**Extracted information:**
-- -- --

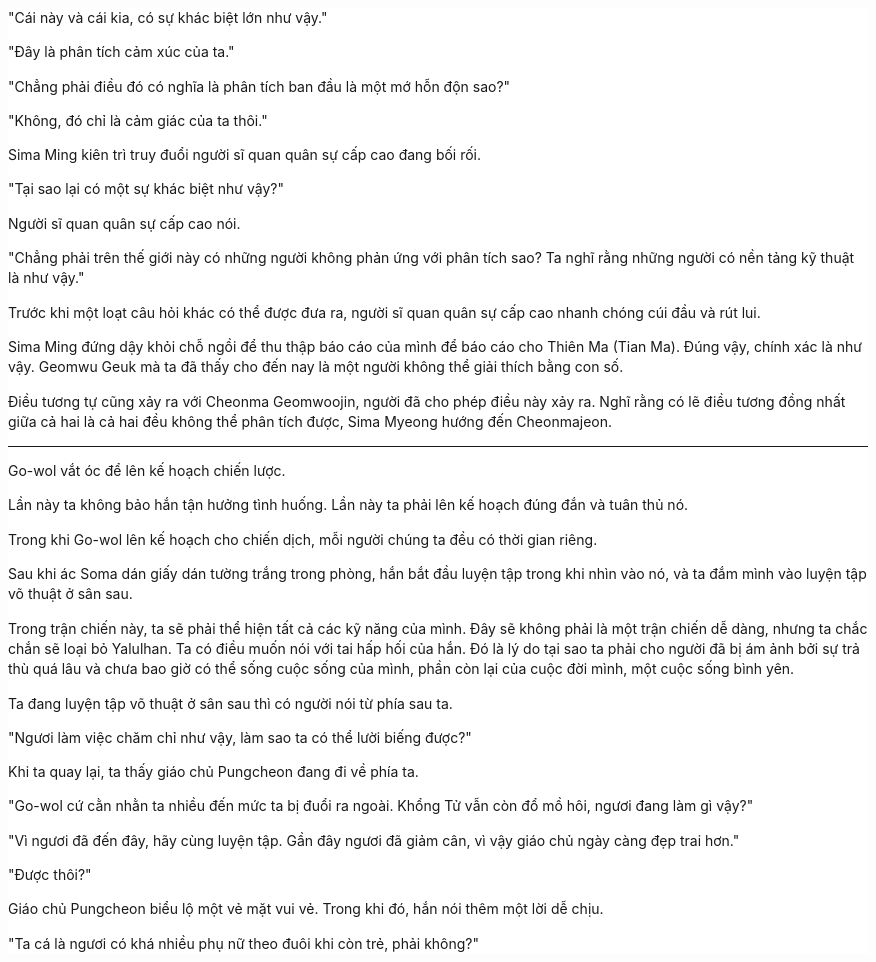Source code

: "Cái này và cái kia, có sự khác biệt lớn như vậy."

"Đây là phân tích cảm xúc của ta."

"Chẳng phải điều đó có nghĩa là phân tích ban đầu là một mớ hỗn độn sao?"

"Không, đó chỉ là cảm giác của ta thôi."

Sima Ming kiên trì truy đuổi người sĩ quan quân sự cấp cao đang bối rối.

"Tại sao lại có một sự khác biệt như vậy?"

Người sĩ quan quân sự cấp cao nói.

"Chẳng phải trên thế giới này có những người không phản ứng với phân tích sao? Ta nghĩ rằng những người có nền tảng kỹ thuật là như vậy."

Trước khi một loạt câu hỏi khác có thể được đưa ra, người sĩ quan quân sự cấp cao nhanh chóng cúi đầu và rút lui.

Sima Ming đứng dậy khỏi chỗ ngồi để thu thập báo cáo của mình để báo cáo cho Thiên Ma (Tian Ma). Đúng vậy, chính xác là như vậy. Geomwu Geuk mà ta đã thấy cho đến nay là một người không thể giải thích bằng con số.

Điều tương tự cũng xảy ra với Cheonma Geomwoojin, người đã cho phép điều này xảy ra. Nghĩ rằng có lẽ điều tương đồng nhất giữa cả hai là cả hai đều không thể phân tích được, Sima Myeong hướng đến Cheonmajeon.

***

Go-wol vắt óc để lên kế hoạch chiến lược.

Lần này ta không bảo hắn tận hưởng tình huống. Lần này ta phải lên kế hoạch đúng đắn và tuân thủ nó.

Trong khi Go-wol lên kế hoạch cho chiến dịch, mỗi người chúng ta đều có thời gian riêng.

Sau khi ác Soma dán giấy dán tường trắng trong phòng, hắn bắt đầu luyện tập trong khi nhìn vào nó, và ta đắm mình vào luyện tập võ thuật ở sân sau.

Trong trận chiến này, ta sẽ phải thể hiện tất cả các kỹ năng của mình. Đây sẽ không phải là một trận chiến dễ dàng, nhưng ta chắc chắn sẽ loại bỏ Yalulhan. Ta có điều muốn nói với tai hấp hối của hắn. Đó là lý do tại sao ta phải cho người đã bị ám ảnh bởi sự trả thù quá lâu và chưa bao giờ có thể sống cuộc sống của mình, phần còn lại của cuộc đời mình, một cuộc sống bình yên.

Ta đang luyện tập võ thuật ở sân sau thì có người nói từ phía sau ta.

"Ngươi làm việc chăm chỉ như vậy, làm sao ta có thể lười biếng được?"

Khi ta quay lại, ta thấy giáo chủ Pungcheon đang đi về phía ta.

"Go-wol cứ cằn nhằn ta nhiều đến mức ta bị đuổi ra ngoài. Khổng Tử vẫn còn đổ mồ hôi, ngươi đang làm gì vậy?"

"Vì ngươi đã đến đây, hãy cùng luyện tập. Gần đây ngươi đã giảm cân, vì vậy giáo chủ ngày càng đẹp trai hơn."

"Được thôi?"

Giáo chủ Pungcheon biểu lộ một vẻ mặt vui vẻ. Trong khi đó, hắn nói thêm một lời dễ chịu.

"Ta cá là ngươi có khá nhiều phụ nữ theo đuôi khi còn trẻ, phải không?"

-- -- --

**Exercise prompt:** Copy exactly, and only, the lines from the first entry through the line holding "Trước khi một", both ends included, leaving out every picture.

**Response for this exercise:**
Source code

: "Cái này và cái kia, có sự khác biệt lớn như vậy."

"Đây là phân tích cảm xúc của ta."

"Chẳng phải điều đó có nghĩa là phân tích ban đầu là một mớ hỗn độn sao?"

"Không, đó chỉ là cảm giác của ta thôi."

Sima Ming kiên trì truy đuổi người sĩ quan quân sự cấp cao đang bối rối.

"Tại sao lại có một sự khác biệt như vậy?"

Người sĩ quan quân sự cấp cao nói.

"Chẳng phải trên thế giới này có những người không phản ứng với phân tích sao? Ta nghĩ rằng những người có nền tảng kỹ thuật là như vậy."

Trước khi một loạt câu hỏi khác có thể được đưa ra, người sĩ quan quân sự cấp cao nhanh chóng cúi đầu và rút lui.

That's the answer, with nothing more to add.